I glanced at Callie, who was paying the boy at the beer-pong table for our two cups.

“These guys know who we are?” I asked, glancing around the room. We were on Ellbridge Drive, a street notorious for frosh parties. Upperclassmen would rent houses on Ell Drive and charge freshmen per cup. They’d make huge batches of Death Punch—no, really, that’s what it’s actually called—and make hundreds of dollars a night from desperate underage kids who just wanted to party but had no cool upperclassmen friends. We were only here because Callie knew our team wouldn’t be. It still felt embarrassing.

She glanced over my shoulder and frowned. “It’s not us they’re cheering for.”

I turned around and promptly decided that Death Punch wasn’t going to be the worst thing about hitting Ell Drive for the night.

Wesley. Hargrove. I watched him laugh with his teammates, huge nostrils flaring and buckteeth chomping at the air as he laughed.

Wesley, it is said in college basketball circles, is the male Thea “Pops” Papastathopoulos. And it makes my skin crawl. We were nothing alike in life, but on paper, different story.

He was a freshman point guard. Check. Rookie of the Year candidate. Check. All-time point scorer for his high school team. Check. Classics major. Check.

The dude haunted me. I couldn’t go to class without seeing his donkey face and I couldn’t go to practice without bumping into him. His personality was as smooth as cottage cheese and his breath smelled like ass and I hated his guts.

As if sensing my distaste, his Sputnik-shaped head swiveled in my direction and he pointed, cup sloshing over his fingers. “Drinking away your troubles, Pops?”

The boys with him laughed.

“Better hang on to that cup, or someone might just take it out of your hands. You wouldn’t be familiar with that sensation, would you?”

My simmering anger finally had a target other than myself. Good.

“Give him hell,” Callie whispered, taking a long swig from her cup. I handed her mine.

Luckily, the other teammates weren’t upperclassmen, just Wes’s toadies. I’m not sure I would have had the balls to approach them otherwise.

“I know tonight wasn’t my finest performance,” I said, pretending to capitulate, “but at least I wasn’t caught crying on the sidelines over my ankle.”

“The fuck are you talking about?” he asked, face clearly stunned and disarmed.

I shrugged. “In the era of Instagram, one can’t be too careful about ugly and embarrassing photos from high school games getting passed around the Internet.”

“No clue what you’re talking about,” he said, rolling his eyes.

I tapped my chin. “That’s funny, because I heard your nickname was Wesley Waters, as in you cried after like every game you lost.”

His mouth moved wordlessly as I snatched his drink. “Turnover!”

Take that, Wes.

Callie high-fived me as a light flashed in our faces.

Wes’s phone was pointed at us.

“Looks like Coach Dunks isn’t going to be too happy to find out that rather than resting or going over the game’s lowlights, you decided to drown your sorrows in Death Punch.”

My fist clenched, and the drink dribbled over. “I haven’t taken a sip and you know it.”

He shrugged. “Go home, you’re drunk!” Wes shouted.

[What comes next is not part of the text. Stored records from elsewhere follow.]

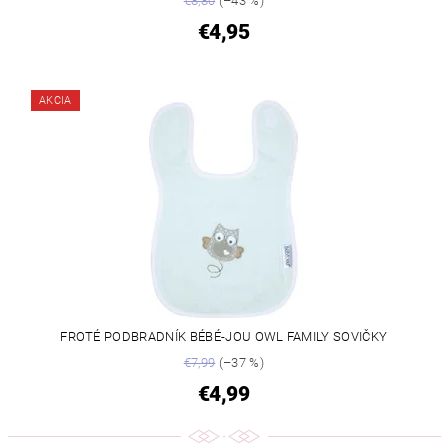
€8,80
(–43 %)
€4,95
AKCIA
FROTÉ PODBRADNÍK BÉBÉ-JOU OWL FAMILY SOVIČKY
€7,99
(–37 %)
€4,99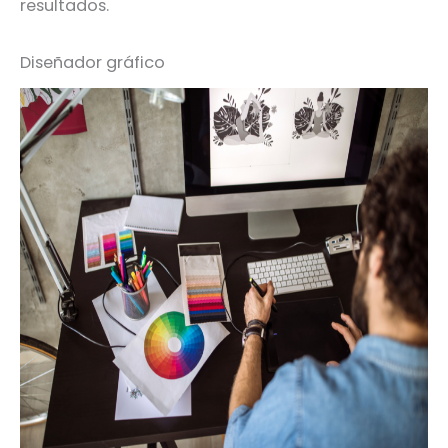
resultados.
Diseñador gráfico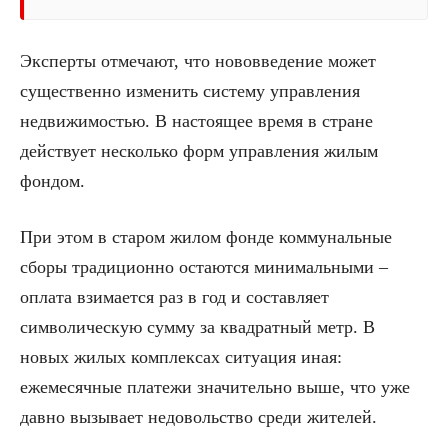
Эксперты отмечают, что нововведение может
существенно изменить систему управления
недвижимостью. В настоящее время в стране
действует несколько форм управления жилым
фондом.
При этом в старом жилом фонде коммунальные
сборы традиционно остаются минимальными –
оплата взимается раз в год и составляет
символическую сумму за квадратный метр. В
новых жилых комплексах ситуация иная:
ежемесячные платежи значительно выше, что уже
давно вызывает недовольство среди жителей.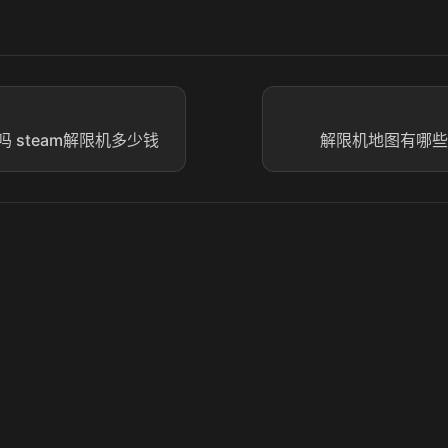
 steam解限机多少钱
解限机地图有哪些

So him to use recycled humor. A bunch of partygoers glanced in our direction. A few pointed.

My throat dried and I tried to retort, tried to fight back, but he had all the evidence he needed. One more push and I’d be benched for certain. I wanted so badly to let my anger out on him, to rant and dismantle him, but that would only make me look either drunk or bitter and I couldn’t afford either tonight.

So I went home a loser for the second time today.